Vengo invitato alla massima puntualità dalla segretaria che dà appuntamenti per telefono.
- Abbiamo detto martedì alle 15:15 - ribadisco dopo la sua descrizione dei posti vacanti nell'azienda dove lavora.
- No - precisa lei - alle 15:10.
Ne deduco che i candidati si succederanno al ritmo di uno ogni cinque minuti e mi presento alle 15:09 pronto a sintetizzare al massimo.
Fino alle 15:30 nessuno mi rivolge la parola, forse per darmi il tempo di sfogliare la deliziosa rivista aziendale, dove campeggia la scritta "Storia del successo di un uomo". Si racconta del mitico anno in cui il predestinato giovanotto dalla gavetta miracolosa era riuscito a vendere non so quanti abbonamenti e a conquistare la presidenza dell'azienda. Svetta un'immagine di lui, l'aria compressa in pancia, con accanto una bionda.
Si fa avanti una signorina, a cui mi presento, che mi precede nell'ufficio in fondo al corridoio.
- Tu cercavi un lavoro part-time o full-time?
Darsi del lei non va proprio più di moda.
- Part-time.
- Part-time ho solo dei posti nel call-center, non so se ti può interessare.
- Se devo dare informazioni e non vendere niente se ne può parlare.
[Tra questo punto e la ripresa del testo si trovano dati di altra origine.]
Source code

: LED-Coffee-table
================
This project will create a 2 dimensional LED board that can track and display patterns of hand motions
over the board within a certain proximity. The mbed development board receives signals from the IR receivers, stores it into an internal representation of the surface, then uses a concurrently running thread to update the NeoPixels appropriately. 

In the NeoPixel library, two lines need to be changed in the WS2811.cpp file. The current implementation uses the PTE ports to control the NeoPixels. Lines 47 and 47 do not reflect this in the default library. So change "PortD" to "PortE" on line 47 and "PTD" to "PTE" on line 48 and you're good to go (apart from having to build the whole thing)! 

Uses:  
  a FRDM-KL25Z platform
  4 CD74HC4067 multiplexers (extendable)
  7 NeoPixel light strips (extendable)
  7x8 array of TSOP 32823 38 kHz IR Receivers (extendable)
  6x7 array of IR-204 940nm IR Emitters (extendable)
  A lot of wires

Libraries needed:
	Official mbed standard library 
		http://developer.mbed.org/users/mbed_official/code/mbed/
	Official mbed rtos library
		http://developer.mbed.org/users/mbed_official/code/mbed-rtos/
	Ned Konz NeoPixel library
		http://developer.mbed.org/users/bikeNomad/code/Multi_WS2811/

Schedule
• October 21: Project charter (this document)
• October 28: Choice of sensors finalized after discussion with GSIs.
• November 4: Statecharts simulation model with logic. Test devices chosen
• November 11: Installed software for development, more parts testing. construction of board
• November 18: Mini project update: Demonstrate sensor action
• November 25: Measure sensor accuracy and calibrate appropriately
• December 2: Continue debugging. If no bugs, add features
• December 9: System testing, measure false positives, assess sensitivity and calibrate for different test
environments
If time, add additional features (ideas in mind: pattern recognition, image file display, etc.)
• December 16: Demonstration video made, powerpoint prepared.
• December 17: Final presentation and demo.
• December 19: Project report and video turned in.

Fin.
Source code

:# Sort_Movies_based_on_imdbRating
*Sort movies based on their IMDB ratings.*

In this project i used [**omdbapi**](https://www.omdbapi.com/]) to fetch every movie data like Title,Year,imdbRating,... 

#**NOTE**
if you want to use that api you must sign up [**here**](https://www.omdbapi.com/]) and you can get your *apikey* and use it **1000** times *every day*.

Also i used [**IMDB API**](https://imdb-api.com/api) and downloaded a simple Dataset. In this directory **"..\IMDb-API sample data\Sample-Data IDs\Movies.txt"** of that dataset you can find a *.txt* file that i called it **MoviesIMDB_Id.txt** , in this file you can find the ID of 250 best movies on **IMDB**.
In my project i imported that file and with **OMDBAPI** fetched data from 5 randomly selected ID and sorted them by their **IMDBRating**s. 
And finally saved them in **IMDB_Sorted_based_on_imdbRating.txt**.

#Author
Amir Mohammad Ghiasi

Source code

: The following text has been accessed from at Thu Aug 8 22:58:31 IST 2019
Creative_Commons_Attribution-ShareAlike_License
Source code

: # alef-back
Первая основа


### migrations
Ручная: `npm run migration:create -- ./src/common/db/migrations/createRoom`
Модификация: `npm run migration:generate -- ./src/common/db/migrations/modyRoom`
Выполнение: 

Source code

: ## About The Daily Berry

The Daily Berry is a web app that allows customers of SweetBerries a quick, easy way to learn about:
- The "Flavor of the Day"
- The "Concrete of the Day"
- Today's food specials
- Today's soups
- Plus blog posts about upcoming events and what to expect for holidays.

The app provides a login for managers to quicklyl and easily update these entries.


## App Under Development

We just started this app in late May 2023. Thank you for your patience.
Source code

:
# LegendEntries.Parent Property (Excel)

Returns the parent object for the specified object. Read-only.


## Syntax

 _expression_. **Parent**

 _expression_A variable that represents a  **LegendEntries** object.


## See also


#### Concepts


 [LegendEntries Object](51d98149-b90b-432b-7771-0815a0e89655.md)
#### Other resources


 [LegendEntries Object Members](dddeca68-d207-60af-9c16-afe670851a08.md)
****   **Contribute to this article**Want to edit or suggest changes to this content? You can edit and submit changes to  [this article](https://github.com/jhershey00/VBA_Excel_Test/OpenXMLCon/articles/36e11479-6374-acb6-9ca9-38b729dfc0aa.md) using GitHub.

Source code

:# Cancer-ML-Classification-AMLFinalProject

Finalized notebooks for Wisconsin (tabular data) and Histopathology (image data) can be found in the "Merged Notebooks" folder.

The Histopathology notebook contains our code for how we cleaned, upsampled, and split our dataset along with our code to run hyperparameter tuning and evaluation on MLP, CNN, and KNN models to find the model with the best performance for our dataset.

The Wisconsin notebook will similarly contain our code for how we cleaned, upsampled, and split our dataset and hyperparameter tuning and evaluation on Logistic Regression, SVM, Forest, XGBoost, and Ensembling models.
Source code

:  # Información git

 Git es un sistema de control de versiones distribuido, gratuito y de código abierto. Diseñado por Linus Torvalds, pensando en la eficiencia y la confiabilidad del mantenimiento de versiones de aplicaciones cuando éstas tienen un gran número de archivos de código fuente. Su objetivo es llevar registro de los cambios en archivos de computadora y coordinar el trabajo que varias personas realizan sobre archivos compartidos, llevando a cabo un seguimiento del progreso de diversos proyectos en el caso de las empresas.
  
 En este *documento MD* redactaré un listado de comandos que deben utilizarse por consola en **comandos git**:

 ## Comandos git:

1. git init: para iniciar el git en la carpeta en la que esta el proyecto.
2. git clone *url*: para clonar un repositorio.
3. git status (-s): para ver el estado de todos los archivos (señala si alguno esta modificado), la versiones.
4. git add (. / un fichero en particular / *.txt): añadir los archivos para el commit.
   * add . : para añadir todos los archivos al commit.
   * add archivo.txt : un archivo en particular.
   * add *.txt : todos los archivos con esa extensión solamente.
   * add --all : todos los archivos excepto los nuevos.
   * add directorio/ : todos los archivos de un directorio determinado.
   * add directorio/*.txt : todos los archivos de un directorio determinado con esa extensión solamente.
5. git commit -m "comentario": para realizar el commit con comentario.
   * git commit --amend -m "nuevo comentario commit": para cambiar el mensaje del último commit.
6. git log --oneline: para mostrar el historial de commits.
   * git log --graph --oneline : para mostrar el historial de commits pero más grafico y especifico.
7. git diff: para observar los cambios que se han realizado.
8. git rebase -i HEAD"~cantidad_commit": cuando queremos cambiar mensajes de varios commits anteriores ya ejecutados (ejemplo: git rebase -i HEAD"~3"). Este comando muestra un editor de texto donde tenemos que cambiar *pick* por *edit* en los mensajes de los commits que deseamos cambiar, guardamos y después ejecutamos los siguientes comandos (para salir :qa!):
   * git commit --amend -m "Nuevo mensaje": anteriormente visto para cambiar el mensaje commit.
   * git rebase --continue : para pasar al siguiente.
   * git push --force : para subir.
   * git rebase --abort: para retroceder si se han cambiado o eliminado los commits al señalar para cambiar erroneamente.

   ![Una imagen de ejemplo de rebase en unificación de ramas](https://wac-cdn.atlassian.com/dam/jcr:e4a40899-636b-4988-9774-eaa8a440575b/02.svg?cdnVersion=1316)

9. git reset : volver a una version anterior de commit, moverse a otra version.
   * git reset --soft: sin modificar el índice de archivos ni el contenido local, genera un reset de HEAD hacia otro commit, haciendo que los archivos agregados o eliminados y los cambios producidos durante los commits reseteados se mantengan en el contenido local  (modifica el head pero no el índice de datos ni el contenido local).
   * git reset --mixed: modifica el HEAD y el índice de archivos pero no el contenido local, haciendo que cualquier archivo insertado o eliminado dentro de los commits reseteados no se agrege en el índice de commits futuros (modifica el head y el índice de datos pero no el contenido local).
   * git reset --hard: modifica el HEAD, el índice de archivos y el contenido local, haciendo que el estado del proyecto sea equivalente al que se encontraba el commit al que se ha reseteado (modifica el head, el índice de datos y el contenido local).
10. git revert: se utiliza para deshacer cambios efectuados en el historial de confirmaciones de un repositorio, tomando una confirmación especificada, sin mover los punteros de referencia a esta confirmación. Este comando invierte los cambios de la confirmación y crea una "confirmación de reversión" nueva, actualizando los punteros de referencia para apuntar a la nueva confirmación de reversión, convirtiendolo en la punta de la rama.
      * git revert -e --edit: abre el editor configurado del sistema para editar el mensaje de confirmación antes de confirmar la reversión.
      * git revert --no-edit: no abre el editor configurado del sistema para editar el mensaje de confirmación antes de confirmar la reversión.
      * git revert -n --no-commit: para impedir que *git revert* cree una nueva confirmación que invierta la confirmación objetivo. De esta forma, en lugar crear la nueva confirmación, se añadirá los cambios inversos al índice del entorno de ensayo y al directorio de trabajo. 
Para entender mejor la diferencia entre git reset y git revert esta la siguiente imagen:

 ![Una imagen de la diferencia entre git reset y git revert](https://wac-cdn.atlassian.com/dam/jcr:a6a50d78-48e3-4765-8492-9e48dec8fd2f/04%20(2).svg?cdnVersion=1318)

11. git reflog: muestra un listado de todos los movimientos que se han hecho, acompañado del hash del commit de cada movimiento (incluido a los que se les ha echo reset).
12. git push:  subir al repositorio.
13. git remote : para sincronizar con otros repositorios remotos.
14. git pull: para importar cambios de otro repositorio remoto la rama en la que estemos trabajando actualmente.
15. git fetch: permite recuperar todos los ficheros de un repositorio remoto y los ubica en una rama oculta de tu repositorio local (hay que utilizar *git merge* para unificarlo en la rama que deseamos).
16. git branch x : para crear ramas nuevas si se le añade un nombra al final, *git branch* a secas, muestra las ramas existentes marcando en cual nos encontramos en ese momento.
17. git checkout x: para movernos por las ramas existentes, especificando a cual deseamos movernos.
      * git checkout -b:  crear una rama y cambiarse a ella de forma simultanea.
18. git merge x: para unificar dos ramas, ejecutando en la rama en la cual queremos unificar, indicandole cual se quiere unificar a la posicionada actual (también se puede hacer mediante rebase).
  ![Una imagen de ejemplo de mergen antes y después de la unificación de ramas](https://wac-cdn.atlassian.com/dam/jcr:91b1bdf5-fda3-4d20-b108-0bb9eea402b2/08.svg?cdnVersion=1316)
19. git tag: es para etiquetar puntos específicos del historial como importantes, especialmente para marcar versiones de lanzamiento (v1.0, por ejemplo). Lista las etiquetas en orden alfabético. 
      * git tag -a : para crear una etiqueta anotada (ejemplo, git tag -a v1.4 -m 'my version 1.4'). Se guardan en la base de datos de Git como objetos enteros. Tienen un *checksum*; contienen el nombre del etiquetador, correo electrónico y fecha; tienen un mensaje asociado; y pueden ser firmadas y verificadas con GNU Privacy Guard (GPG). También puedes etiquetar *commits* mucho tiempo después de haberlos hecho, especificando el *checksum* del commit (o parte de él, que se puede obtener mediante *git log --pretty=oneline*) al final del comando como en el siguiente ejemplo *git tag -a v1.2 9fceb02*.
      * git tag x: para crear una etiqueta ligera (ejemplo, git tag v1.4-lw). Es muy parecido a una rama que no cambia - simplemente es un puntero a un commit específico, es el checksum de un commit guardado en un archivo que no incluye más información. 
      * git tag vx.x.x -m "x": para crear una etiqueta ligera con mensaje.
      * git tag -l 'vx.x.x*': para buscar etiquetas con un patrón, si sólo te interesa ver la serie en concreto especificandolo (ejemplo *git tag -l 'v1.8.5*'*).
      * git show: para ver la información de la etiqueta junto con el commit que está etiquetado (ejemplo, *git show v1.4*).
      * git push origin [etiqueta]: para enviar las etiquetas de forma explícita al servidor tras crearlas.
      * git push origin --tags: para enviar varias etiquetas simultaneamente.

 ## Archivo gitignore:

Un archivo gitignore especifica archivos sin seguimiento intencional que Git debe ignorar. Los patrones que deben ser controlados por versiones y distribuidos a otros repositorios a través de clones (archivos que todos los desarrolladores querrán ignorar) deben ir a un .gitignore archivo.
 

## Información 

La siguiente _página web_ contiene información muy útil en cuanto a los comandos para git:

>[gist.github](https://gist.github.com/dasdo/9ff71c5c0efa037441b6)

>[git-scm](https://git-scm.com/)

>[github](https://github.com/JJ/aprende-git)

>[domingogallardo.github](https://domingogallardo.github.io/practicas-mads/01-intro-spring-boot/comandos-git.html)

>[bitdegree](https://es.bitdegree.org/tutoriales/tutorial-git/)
Lei allora fa una pausa enfatica, scosta il curriculum che tiene in mano con la sola rotazione del polso, mi guarda e dice:
- Beh sai, tutti nella vita vendiamo qualcosa.
- Come sarebbe?
- Sì, anche quando non vendiamo un prodotto, dobbiamo saper vendere noi stessi.
- Non lo so.
- Se non sei in grado di fare questo - insiste - non sei in grado di fare questo lavoro.
Chiedo del full-time.
Per niente sorpresa cala una frase da iscrizione su pietra.
- Il full-time richiede una disponibilità totale.
Al che mi faccio serpente tra le rocce e dico:
- Sì, al telefono mi hanno detto che ci sono diversi posti vacanti.
- Guarda, chi lavora per me full-time deve darmi una disponibilità completa, sennò non regge né psichicamente né fisicamente.
Le sue guardate al mio curriculum si fanno più torbide e temo che quella sottile risma di fogli trasudi il più fetido degli umanesimi.
- E poi con questi studi che hai fatto - aggiunge gettando lo sguardo fuori dalla finestra - vorrai fare qualcosa di importante!
- Mah via, neanche avessi un master a Ginevra!
Avrei solo bisogno di un po' di soldi, e guardo anch'io i capannoni e il cielo bigio.
- Senti, facciamo una cosa.
- Cosa?
- Io ti restituisco il curriculum.
- L'ho stampato apposta per il colloquio, puoi tenerlo.
- No no, te lo restituisco, così stai più tranquillo.
Mi chiedo cosa avrebbe fatto del mio curriculum se non me lo avesse restituito.
La voce di quella donna contiene un'orribile misericordia, quella di chi concede una grazia tra mille condanne.
- E la tua scheda la cestiniamo.
Era l'ultima prova del mio passaggio per quel posto. Devo andarmene ma voglio conoscere la fine di quei disgraziati a cui la stessa voce ha detto cose diverse.
- Un'ultima domanda: di che lavoro si tratta?
- Guarda, non è che non te lo voglia dire - E le sue parole mi parano davanti una benevolenza posticcia - Ma chi lavora per me deve darmi una disponibilità completa.
- Capisco, una cosa così impegnativa forse non fa per me.
Sto per uscire a passo accelerato quando mi accorgo di un ragazzo seduto a gambe divaricate, le mani sulla grossa fibbia dorata che serra la cintura, ha l'aria di aver ingoiato un rospo.